WHAT YOU HAVE TO DO
Please copy each line of the data that includes the string "face".
(DATA RECORDS begins)
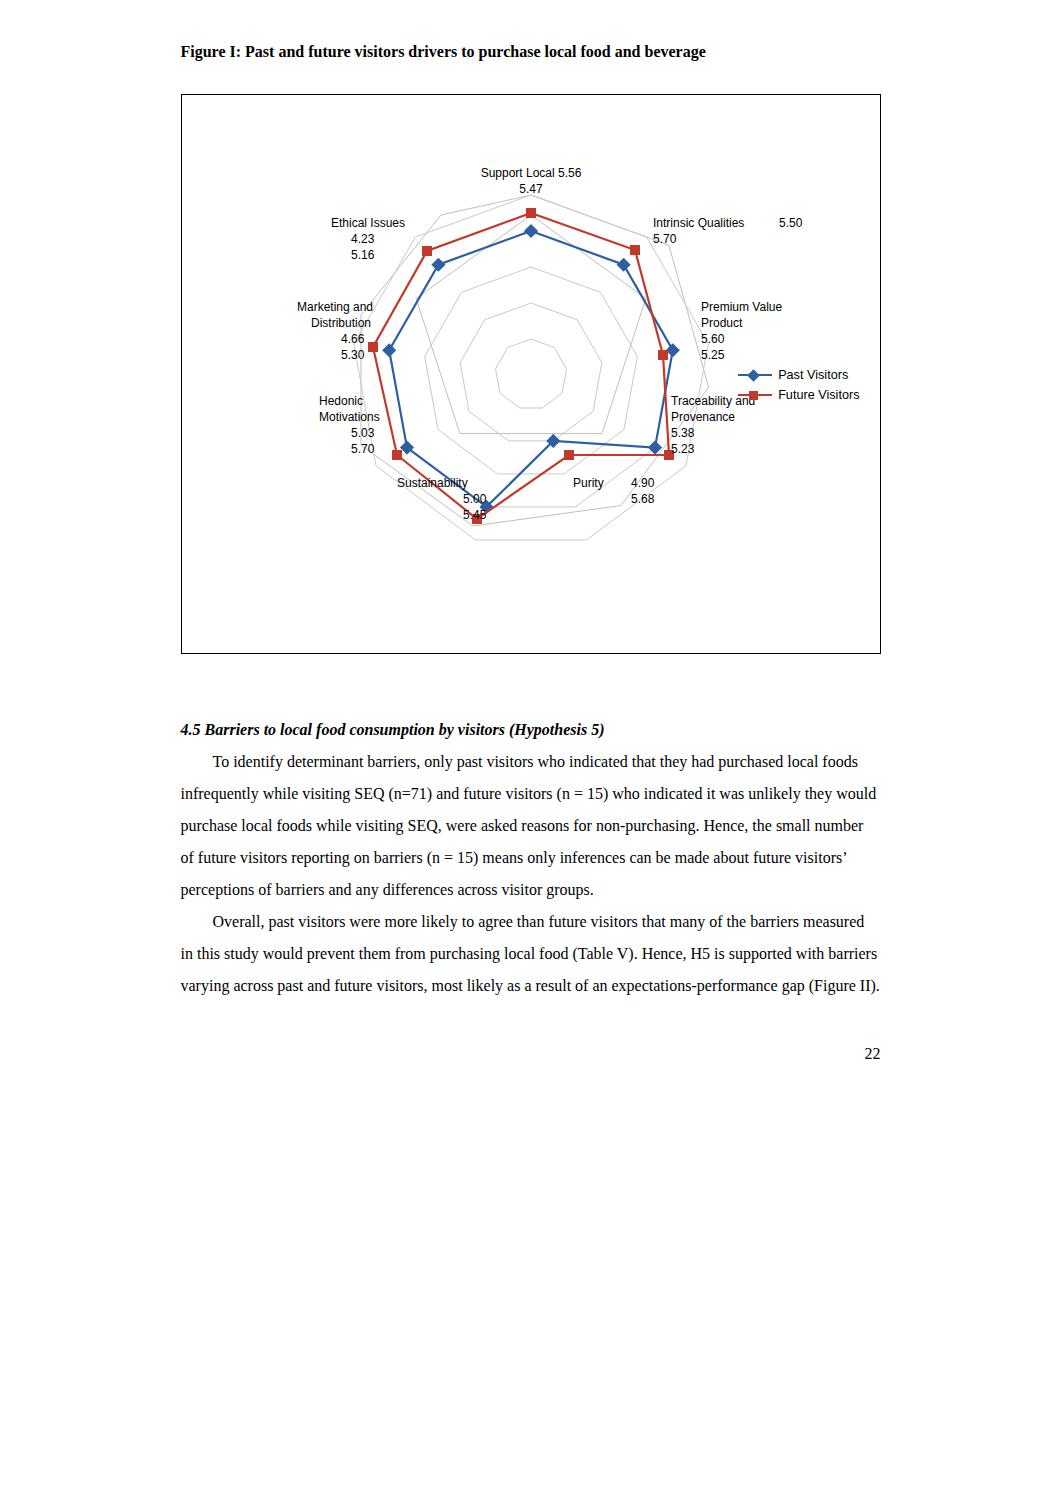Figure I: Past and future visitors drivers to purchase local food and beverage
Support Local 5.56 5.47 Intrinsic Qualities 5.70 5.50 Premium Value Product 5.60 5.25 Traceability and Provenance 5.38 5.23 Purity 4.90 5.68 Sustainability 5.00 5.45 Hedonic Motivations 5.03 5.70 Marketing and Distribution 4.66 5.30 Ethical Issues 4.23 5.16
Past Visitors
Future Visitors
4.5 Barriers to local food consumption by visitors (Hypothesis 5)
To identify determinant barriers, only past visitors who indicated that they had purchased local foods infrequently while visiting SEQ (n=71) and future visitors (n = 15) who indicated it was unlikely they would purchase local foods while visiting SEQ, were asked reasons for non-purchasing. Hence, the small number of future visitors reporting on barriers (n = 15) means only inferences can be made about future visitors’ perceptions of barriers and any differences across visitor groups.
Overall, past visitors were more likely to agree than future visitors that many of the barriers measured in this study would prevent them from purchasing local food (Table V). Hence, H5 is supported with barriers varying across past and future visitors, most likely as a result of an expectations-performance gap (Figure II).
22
(DATA RECORDS ends)
(DATA RECORDS begins)
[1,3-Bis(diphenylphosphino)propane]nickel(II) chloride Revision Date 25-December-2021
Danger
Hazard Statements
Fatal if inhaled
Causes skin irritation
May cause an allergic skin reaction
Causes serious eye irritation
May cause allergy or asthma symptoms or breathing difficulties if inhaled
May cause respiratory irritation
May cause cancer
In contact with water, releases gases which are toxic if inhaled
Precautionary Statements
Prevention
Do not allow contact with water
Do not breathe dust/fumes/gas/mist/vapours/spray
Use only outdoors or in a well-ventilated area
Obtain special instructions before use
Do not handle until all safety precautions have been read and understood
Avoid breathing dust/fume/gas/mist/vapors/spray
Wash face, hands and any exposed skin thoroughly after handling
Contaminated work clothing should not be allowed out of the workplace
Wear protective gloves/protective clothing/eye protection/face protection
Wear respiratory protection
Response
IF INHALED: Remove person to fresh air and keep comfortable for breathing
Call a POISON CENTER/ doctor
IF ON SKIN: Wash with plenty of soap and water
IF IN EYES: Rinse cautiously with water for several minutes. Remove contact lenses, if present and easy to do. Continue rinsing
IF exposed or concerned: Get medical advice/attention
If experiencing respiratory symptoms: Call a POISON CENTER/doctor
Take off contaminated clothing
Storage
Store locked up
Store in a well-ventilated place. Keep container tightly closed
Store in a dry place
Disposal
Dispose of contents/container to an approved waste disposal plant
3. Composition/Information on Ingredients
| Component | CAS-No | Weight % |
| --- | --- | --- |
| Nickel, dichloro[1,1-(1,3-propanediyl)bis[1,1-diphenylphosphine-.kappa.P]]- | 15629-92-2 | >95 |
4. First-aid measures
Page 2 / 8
(DATA RECORDS ends)
(DATA RECORDS begins)
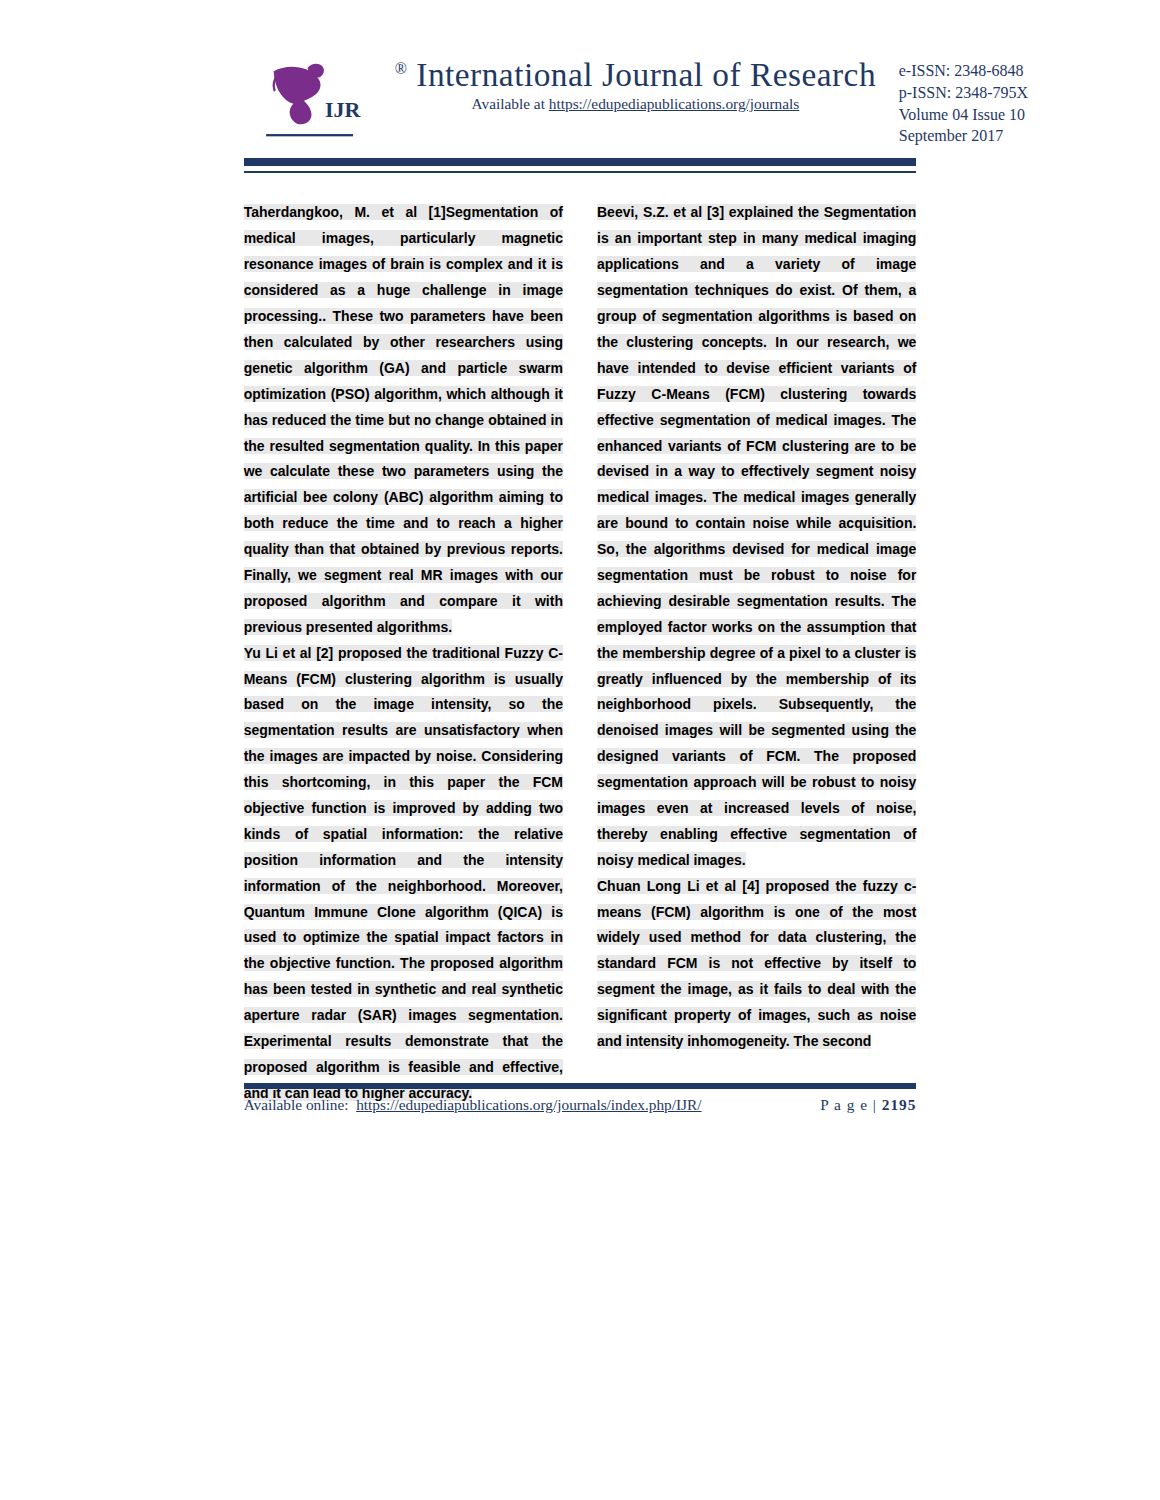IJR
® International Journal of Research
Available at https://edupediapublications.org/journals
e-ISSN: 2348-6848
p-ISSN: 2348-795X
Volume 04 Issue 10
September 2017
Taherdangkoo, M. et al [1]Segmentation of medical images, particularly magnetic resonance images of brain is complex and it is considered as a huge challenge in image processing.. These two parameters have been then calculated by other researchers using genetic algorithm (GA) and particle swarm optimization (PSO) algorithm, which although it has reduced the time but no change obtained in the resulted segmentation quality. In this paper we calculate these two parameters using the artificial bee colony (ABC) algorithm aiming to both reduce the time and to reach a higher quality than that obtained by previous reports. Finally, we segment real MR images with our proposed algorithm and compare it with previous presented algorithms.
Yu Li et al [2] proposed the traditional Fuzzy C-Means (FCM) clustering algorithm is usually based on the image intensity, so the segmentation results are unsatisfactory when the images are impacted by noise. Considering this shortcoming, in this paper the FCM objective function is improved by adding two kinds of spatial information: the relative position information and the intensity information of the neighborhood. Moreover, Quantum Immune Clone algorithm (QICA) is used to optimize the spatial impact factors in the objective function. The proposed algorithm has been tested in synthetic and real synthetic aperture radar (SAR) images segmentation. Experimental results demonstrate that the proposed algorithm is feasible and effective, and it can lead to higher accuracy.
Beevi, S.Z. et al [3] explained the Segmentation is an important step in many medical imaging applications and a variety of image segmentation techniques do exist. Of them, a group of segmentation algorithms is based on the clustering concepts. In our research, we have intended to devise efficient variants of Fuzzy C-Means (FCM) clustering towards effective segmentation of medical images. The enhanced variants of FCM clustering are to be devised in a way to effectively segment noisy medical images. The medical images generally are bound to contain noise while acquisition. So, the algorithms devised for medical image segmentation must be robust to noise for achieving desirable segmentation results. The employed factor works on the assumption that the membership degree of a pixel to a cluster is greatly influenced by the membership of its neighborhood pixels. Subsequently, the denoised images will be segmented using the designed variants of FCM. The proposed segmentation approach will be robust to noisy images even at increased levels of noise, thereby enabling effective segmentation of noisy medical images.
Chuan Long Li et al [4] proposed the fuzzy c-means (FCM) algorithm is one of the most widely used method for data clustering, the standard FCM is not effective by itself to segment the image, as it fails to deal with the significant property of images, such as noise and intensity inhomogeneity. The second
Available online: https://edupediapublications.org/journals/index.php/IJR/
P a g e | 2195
(DATA RECORDS ends)
SOLUTION TO THIS PROBLEM
Wash face, hands and any exposed skin thoroughly after handling
Wear protective gloves/protective clothing/eye protection/face protection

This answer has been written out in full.